Kondisinya serupa, tinggal ganti saja kometnya dengan virus.
Selama menonton, rasanya geram sekali, ingin ngegoblok-goblokin manusia-manusia tak bernurani di film ini. Bisa-bisanya milyaran nyawa manusia dipertaruhkan demi kepentingan pribadi. Padahal kalau semua manusia mati, peduli setan dengan elektabilitas atau emas-emas berkilauan.
Saya tadinya merasa keangkuhan dan keserakahan pejabat yang digambarkan dalam film ini terlalu berlebihan. Tapi kalau dipikir-pikir, memang masyarakat seringkali dikorbankan demi kepentingan pejabat. Iya, kan?
Dibalik kemasannya yang membawa isu penting, Adam McKay membuatnya menjadi tontonan yang jenaka. Tidak sampai membuat terpingkal-pingkal. Tapi cukup menggelitik. Adegan Kate mengetahui kalau seorang staff gedung putih menipunya untuk membayar makanan yang harusnya gratis, bikin saya tersenyum getir. Mungkin adegannya dimaksudkan sebagai bentuk kritik ke pejabat yang melakukan praktik pungli. Hanya saja, semakin relate filmnya, berarti semakin parah juga kondisi sebenarnya di dunia nyata. Hiks.
Dengan jajaran cast yang bertabur bintang. Adam McKay berhasil membagi porsi screentime-nya dengan baik. Selain penampilan solid Leonardo DiCaprio, Jennifer Lawrence dan Meryl Streep selaku pemeran utama. Peran-peran minor juga turut diisi oleh aktor-aktris papan atas, seperti Cate Blanchett, Ariana Grande, Jonah Hill hingga Timothee Chalamet.
Menyandingkan Leonardo DiCaprio dan Jennifer Lawrence sebagai murid dan mentor adalah keputusan yang tepat. Terlebih karena keduanya memainkan karakter yang bertolak belakang. Dr. Mindy yang selalu gugup dan canggung berhasil diimbangi oleh Kate yang enerjik dan spontan. Sehingga interaksi keduanya berjalan menarik.
Saya tidak terganggu dengan editing film ini yang katanya bikin puyeng. Yang bikin saya terganggu malah kemunculan karakter Yule (Timothee Chalamet) yang tiba-tiba dipaksakan menjadi love-interest Kate. Pasalnya, karakter penting ini muncul ketika film akan berakhir. Sehingga penonton tidak punya banyak waktu untuk menyelami karakternya lebih dalam. Sedangkan yang menjadi masalah utama, menurut saya penyajian adegan di pertengahan film yang terasa repetitif. Penonton seolah melihat pengulangan demi pengulangan adegan saja.
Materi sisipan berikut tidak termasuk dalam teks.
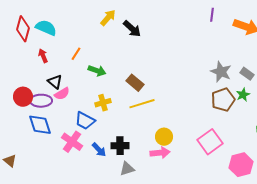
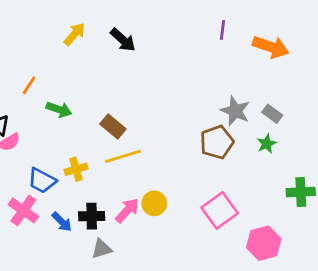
black arrow: (132, 29) -> (123, 40), moved
brown pentagon: (223, 100) -> (217, 142), moved
yellow cross: (103, 103) -> (76, 169), moved
pink arrow: (160, 153) -> (127, 210), moved, turned -42

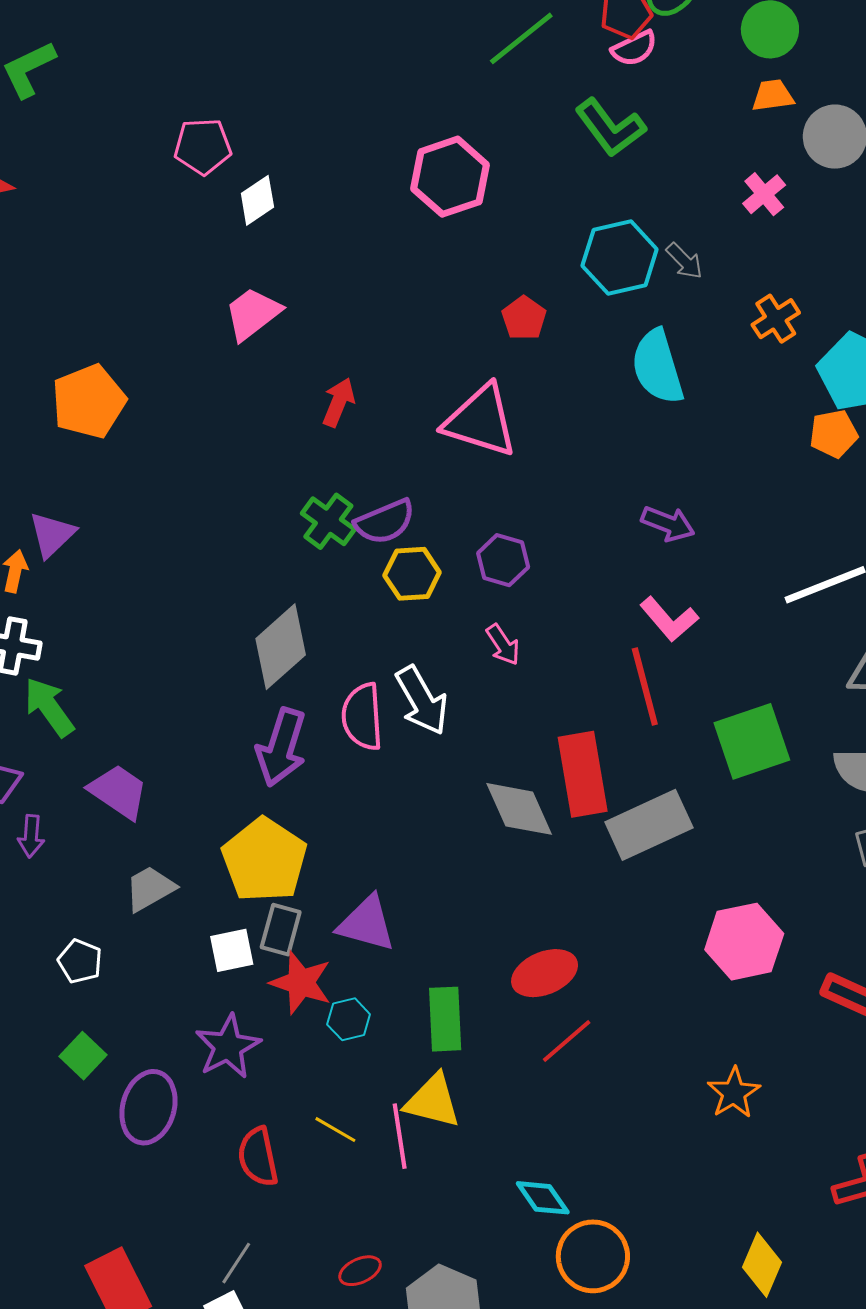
Walaupun memilih jalan komedi dalam menuturkan kisahnya. Penonton pasti tetap geram melihat kiamat dipolitisasi dan dikapitalisasi demi kepentingan pribadi. Don’t Look Up senantiasa menjadi sajian yang menghibur dan bikin gregetan. Tak dipungkiri, kekuatan utama Don’t Look Up ada pada relevansinya.
Ledakan Dr. Mindy di acara talkshow yang meminta manusia untuk lebih mendengar dan berempati menjadi sentilan betapa congkaknya manusia. Bahkan ketika menghadapi kiamat sekalipun. Manusia seringkali abai akan hal-hal yang sifatnya masih prediksi. Di film ini, ketika kometnya bisa dilihat dengan mata telanjang, orang-orang seketika pada riweuh. Tanpa sadar, mereka sudah terlambat untuk bertindak dan melakukan sesuatu. Sepertinya ini juga berlaku untuk krisis iklim yang kian mengancam kehidupan manusia.
Mungkin setelah semuanya terlambat. Pada akhirnya, kita juga bakal pasrah. Seperti Kate, Dr. Mindy dan keluarganya yang menyambut kiamat dengan makan malam yang damai. Disaat Presiden Janie dan Isherwell yang tamak tengah mengungsikan diri ke planet lain. Kalau kata salah satu karakter di film ini sih: Selamat menikmati hari kiamat kalian.